Let’s start by making sure the parameters are up to date.  Click on Extension Reference and then click Unbind, then on the top radio button next to the name of your ST.  This should populate the table with any changes you have made and ensure your params are the same across your ResExt and ResDef.


Use the drop-down and select each new param and click +.  Set the types as well.  Remember this page would normally be used to uniquely capture the domain join settings but in this case they are parameters to actually create the domain.


You can explore the options for each parameter by clicking on the Details arrow.  Ensure that each parameter has a Label, Description, and optionally a message if the value is required and that each is checked to be localized.

Localized?  The basic concept at work here is that for text presented in WAP, it is a variable that is set to a string in the ResDef.  That way if someone opens it who requires a different language, you could have text in each language mapped to every label throughout WAP.

Localized values appear under Resources and then your language such as en-US.  Parameters have at minimum a name and description.  Replace the boilerplate text with your own.

By the way, should you decide you don’t like your parameter names (such as [param.badname]), don’t change them half-hazardly and simply rebind.  You will literally remove your old parameter values and replace them, and the labels and descriptions will have to be typed in again.

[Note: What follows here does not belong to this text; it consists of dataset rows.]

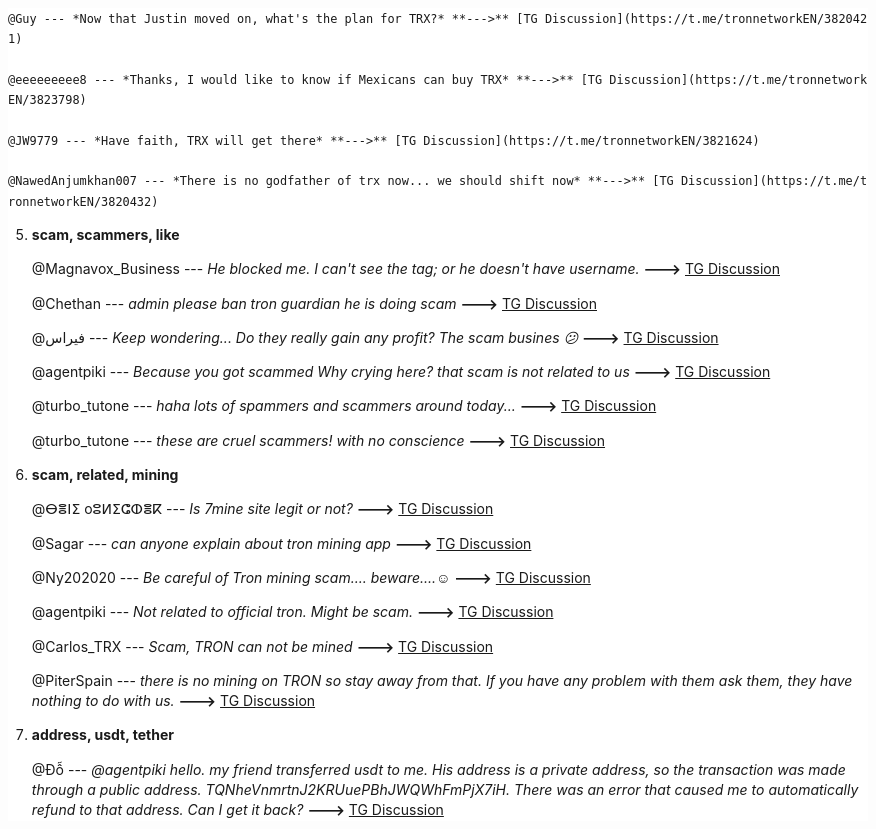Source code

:     @Guy --- *Now that Justin moved on, what's the plan for TRX?* **--->** [TG Discussion](https://t.me/tronnetworkEN/3820421)

    @eeeeeeeee8 --- *Thanks, I would like to know if Mexicans can buy TRX* **--->** [TG Discussion](https://t.me/tronnetworkEN/3823798)

    @JW9779 --- *Have faith, TRX will get there* **--->** [TG Discussion](https://t.me/tronnetworkEN/3821624)

    @NawedAnjumkhan007 --- *There is no godfather of trx now... we should shift now* **--->** [TG Discussion](https://t.me/tronnetworkEN/3820432)

5. **scam, scammers, like**

    @Magnavox_Business --- *He blocked me. I can't see the tag; or he doesn't have username.* **--->** [TG Discussion](https://t.me/tronnetworkEN/3821315)

    @Chethan --- *admin please ban tron guardian he is doing scam* **--->** [TG Discussion](https://t.me/tronnetworkEN/3821156)

    @فيراس --- *Keep wondering... Do they really gain any profit? The scam busines 😕* **--->** [TG Discussion](https://t.me/tronnetworkEN/3821407)

    @agentpiki --- *Because you got scammed  Why crying here? that scam is not related to us* **--->** [TG Discussion](https://t.me/tronnetworkEN/3821174)

    @turbo_tutone --- *haha lots of spammers and scammers around today...* **--->** [TG Discussion](https://t.me/tronnetworkEN/3821562)

    @turbo_tutone --- *these are cruel scammers! with no conscience* **--->** [TG Discussion](https://t.me/tronnetworkEN/3821527)

6. **scam, related, mining**

    @ⴱⴻⵏⵉ oⵓⵍⵉⵛⵀⴻⴽ --- *Is 7mine site legit or not?* **--->** [TG Discussion](https://t.me/tronnetworkEN/3819634)

    @Sagar --- *can anyone explain about tron mining app* **--->** [TG Discussion](https://t.me/tronnetworkEN/3820988)

    @Ny202020 --- *Be careful of Tron mining scam.... beware....☺️* **--->** [TG Discussion](https://t.me/tronnetworkEN/3823312)

    @agentpiki --- *Not related to official tron.  Might be scam.* **--->** [TG Discussion](https://t.me/tronnetworkEN/3821073)

    @Carlos_TRX --- *Scam, TRON can not be mined* **--->** [TG Discussion](https://t.me/tronnetworkEN/3821018)

    @PiterSpain --- *there is no mining on TRON so stay away from that. If you have any problem with them ask them, they have nothing to do with us.* **--->** [TG Discussion](https://t.me/tronnetworkEN/3820130)

7. **address, usdt, tether**

    @Đỗ --- *@agentpiki hello. my friend transferred usdt to me. His address is a private address, so the transaction was made through a public address. TQNheVnmrtnJ2KRUuePBhJWQWhFmPjX7iH.  There was an error that caused me to automatically refund to that address. Can I get it back?* **--->** [TG Discussion](https://t.me/tronnetworkEN/3820302)
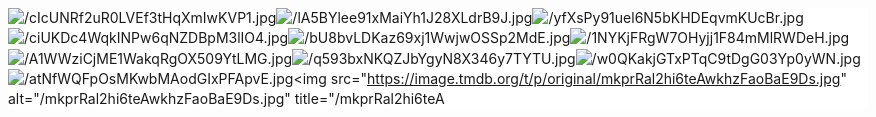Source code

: <img src="https://image.tmdb.org/t/p/original/cIcUNRf2uR0LVEf3tHqXmIwKVP1.jpg" alt="/cIcUNRf2uR0LVEf3tHqXmIwKVP1.jpg" title="/cIcUNRf2uR0LVEf3tHqXmIwKVP1.jpg"><img src="https://image.tmdb.org/t/p/original/lA5BYlee91xMaiYh1J28XLdrB9J.jpg" alt="/lA5BYlee91xMaiYh1J28XLdrB9J.jpg" title="/lA5BYlee91xMaiYh1J28XLdrB9J.jpg"><img src="https://image.tmdb.org/t/p/original/yfXsPy91uel6N5bKHDEqvmKUcBr.jpg" alt="/yfXsPy91uel6N5bKHDEqvmKUcBr.jpg" title="/yfXsPy91uel6N5bKHDEqvmKUcBr.jpg"><img src="https://image.tmdb.org/t/p/original/ciUKDc4WqkINPw6qNZDBpM3lIO4.jpg" alt="/ciUKDc4WqkINPw6qNZDBpM3lIO4.jpg" title="/ciUKDc4WqkINPw6qNZDBpM3lIO4.jpg"><img src="https://image.tmdb.org/t/p/original/bU8bvLDKaz69xj1WwjwOSSp2MdE.jpg" alt="/bU8bvLDKaz69xj1WwjwOSSp2MdE.jpg" title="/bU8bvLDKaz69xj1WwjwOSSp2MdE.jpg"><img src="https://image.tmdb.org/t/p/original/1NYKjFRgW7OHyjj1F84mMlRWDeH.jpg" alt="/1NYKjFRgW7OHyjj1F84mMlRWDeH.jpg" title="/1NYKjFRgW7OHyjj1F84mMlRWDeH.jpg"><img src="https://image.tmdb.org/t/p/original/A1WWziCjME1WakqRgOX509YtLMG.jpg" alt="/A1WWziCjME1WakqRgOX509YtLMG.jpg" title="/A1WWziCjME1WakqRgOX509YtLMG.jpg"><img src="https://image.tmdb.org/t/p/original/q593bxNKQZJbYgyN8X346y7TYTU.jpg" alt="/q593bxNKQZJbYgyN8X346y7TYTU.jpg" title="/q593bxNKQZJbYgyN8X346y7TYTU.jpg"><img src="https://image.tmdb.org/t/p/original/w0QKakjGTxPTqC9tDgG03Yp0yWN.jpg" alt="/w0QKakjGTxPTqC9tDgG03Yp0yWN.jpg" title="/w0QKakjGTxPTqC9tDgG03Yp0yWN.jpg"><img src="https://image.tmdb.org/t/p/original/atNfWQFpOsMKwbMAodGIxPFApvE.jpg" alt="/atNfWQFpOsMKwbMAodGIxPFApvE.jpg" title="/atNfWQFpOsMKwbMAodGIxPFApvE.jpg"><img src="https://image.tmdb.org/t/p/original/mkprRal2hi6teAwkhzFaoBaE9Ds.jpg" alt="/mkprRal2hi6teAwkhzFaoBaE9Ds.jpg" title="/mkprRal2hi6teA
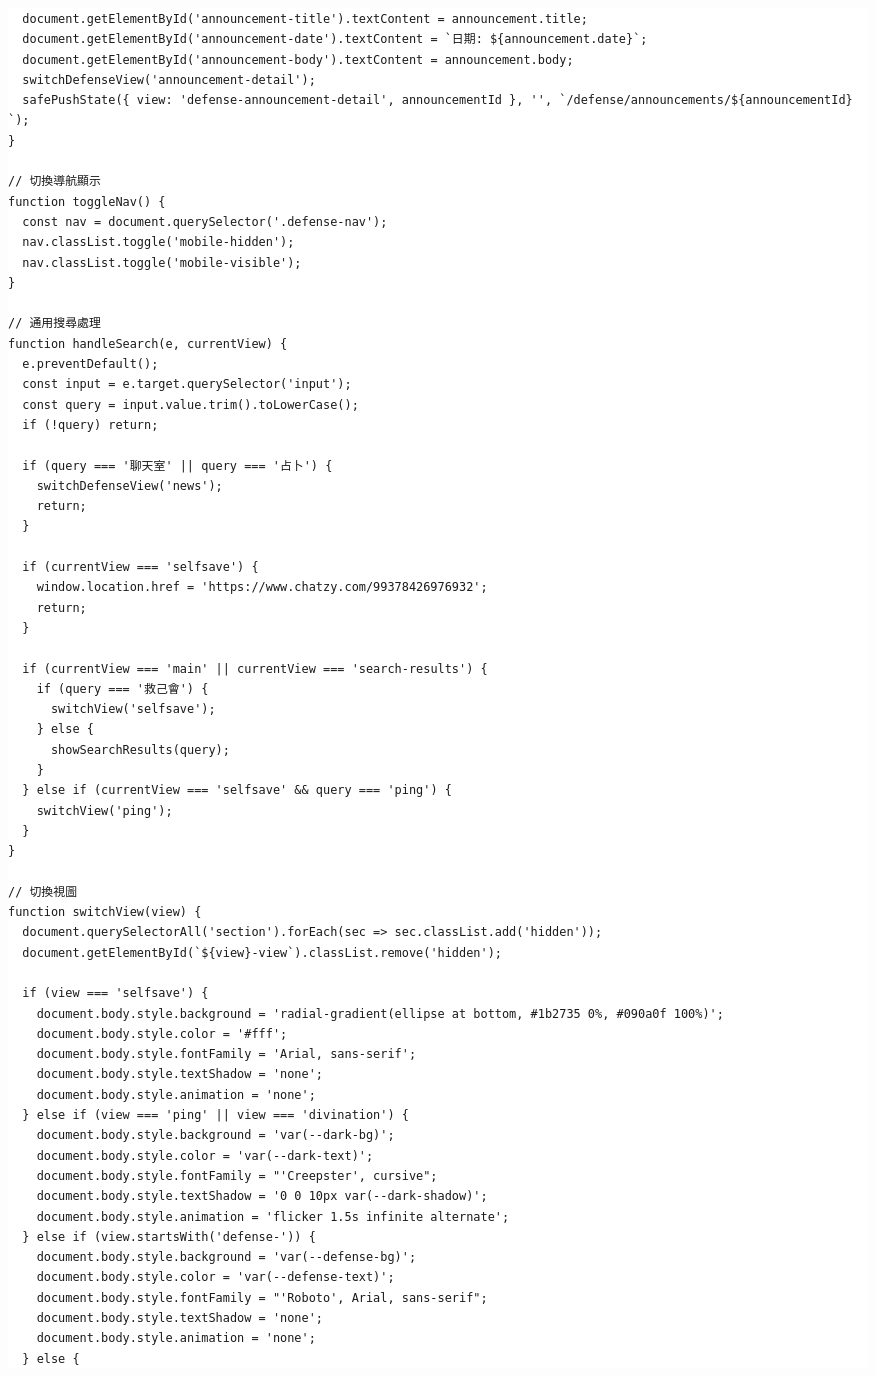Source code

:       document.getElementById('announcement-title').textContent = announcement.title;
      document.getElementById('announcement-date').textContent = `日期: ${announcement.date}`;
      document.getElementById('announcement-body').textContent = announcement.body;
      switchDefenseView('announcement-detail');
      safePushState({ view: 'defense-announcement-detail', announcementId }, '', `/defense/announcements/${announcementId}`);
    }

    // 切換導航顯示
    function toggleNav() {
      const nav = document.querySelector('.defense-nav');
      nav.classList.toggle('mobile-hidden');
      nav.classList.toggle('mobile-visible');
    }

    // 通用搜尋處理
    function handleSearch(e, currentView) {
      e.preventDefault();
      const input = e.target.querySelector('input');
      const query = input.value.trim().toLowerCase();
      if (!query) return;

      if (query === '聊天室' || query === '占卜') {
        switchDefenseView('news');
        return;
      }

      if (currentView === 'selfsave') {
        window.location.href = 'https://www.chatzy.com/99378426976932';
        return;
      }

      if (currentView === 'main' || currentView === 'search-results') {
        if (query === '救己會') {
          switchView('selfsave');
        } else {
          showSearchResults(query);
        }
      } else if (currentView === 'selfsave' && query === 'ping') {
        switchView('ping');
      }
    }

    // 切換視圖
    function switchView(view) {
      document.querySelectorAll('section').forEach(sec => sec.classList.add('hidden'));
      document.getElementById(`${view}-view`).classList.remove('hidden');

      if (view === 'selfsave') {
        document.body.style.background = 'radial-gradient(ellipse at bottom, #1b2735 0%, #090a0f 100%)';
        document.body.style.color = '#fff';
        document.body.style.fontFamily = 'Arial, sans-serif';
        document.body.style.textShadow = 'none';
        document.body.style.animation = 'none';
      } else if (view === 'ping' || view === 'divination') {
        document.body.style.background = 'var(--dark-bg)';
        document.body.style.color = 'var(--dark-text)';
        document.body.style.fontFamily = "'Creepster', cursive";
        document.body.style.textShadow = '0 0 10px var(--dark-shadow)';
        document.body.style.animation = 'flicker 1.5s infinite alternate';
      } else if (view.startsWith('defense-')) {
        document.body.style.background = 'var(--defense-bg)';
        document.body.style.color = 'var(--defense-text)';
        document.body.style.fontFamily = "'Roboto', Arial, sans-serif";
        document.body.style.textShadow = 'none';
        document.body.style.animation = 'none';
      } else {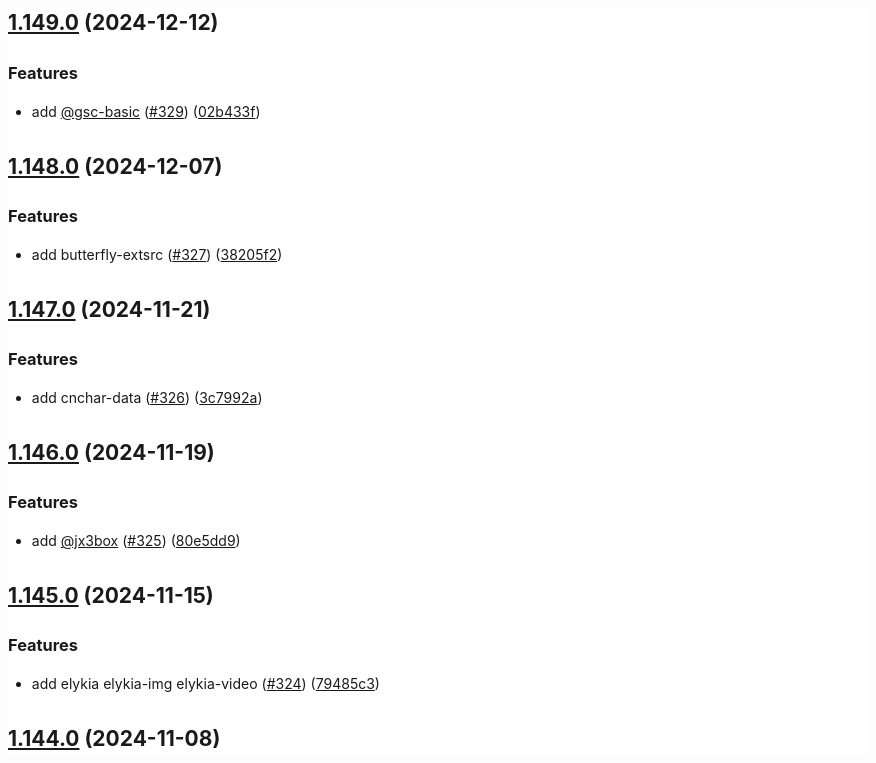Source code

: ## [1.149.0](https://github.com/cnpm/unpkg-white-list/compare/v1.148.0...v1.149.0) (2024-12-12)


### Features

* add [@gsc-basic](https://github.com/gsc-basic) ([#329](https://github.com/cnpm/unpkg-white-list/issues/329)) ([02b433f](https://github.com/cnpm/unpkg-white-list/commit/02b433f4393007614244c7ebde23fe9eddf18d43))

## [1.148.0](https://github.com/cnpm/unpkg-white-list/compare/v1.147.0...v1.148.0) (2024-12-07)


### Features

* add butterfly-extsrc ([#327](https://github.com/cnpm/unpkg-white-list/issues/327)) ([38205f2](https://github.com/cnpm/unpkg-white-list/commit/38205f22e0814c32456f788deeb7ae95b6d70170))

## [1.147.0](https://github.com/cnpm/unpkg-white-list/compare/v1.146.0...v1.147.0) (2024-11-21)


### Features

* add cnchar-data ([#326](https://github.com/cnpm/unpkg-white-list/issues/326)) ([3c7992a](https://github.com/cnpm/unpkg-white-list/commit/3c7992aa3a17ed573f5b0ab4850ac6c1ebcd9efb))

## [1.146.0](https://github.com/cnpm/unpkg-white-list/compare/v1.145.0...v1.146.0) (2024-11-19)


### Features

* add [@jx3box](https://github.com/jx3box) ([#325](https://github.com/cnpm/unpkg-white-list/issues/325)) ([80e5dd9](https://github.com/cnpm/unpkg-white-list/commit/80e5dd9ee04b7fbdb7c0f3d940dcecc86d2240e1))

## [1.145.0](https://github.com/cnpm/unpkg-white-list/compare/v1.144.0...v1.145.0) (2024-11-15)


### Features

* add elykia elykia-img elykia-video ([#324](https://github.com/cnpm/unpkg-white-list/issues/324)) ([79485c3](https://github.com/cnpm/unpkg-white-list/commit/79485c3f1827a86c81dd91e03380fa1f800a5452))

## [1.144.0](https://github.com/cnpm/unpkg-white-list/compare/v1.143.0...v1.144.0) (2024-11-08)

Before you are done, consider for each parameter if you would like to have a default value or if it would make sense to have a regular expression that performs a check of the input to make sure it meets requirements.  As an example, I could make sure the domain name matches <domain><dot><extension>.


Moving from service templates to vmroles is not a technically daunting task but it does take some time and a decent understanding of both tools.  I look forward to reading your thoughts and learning additional best practices from you in the Building Clouds Forum.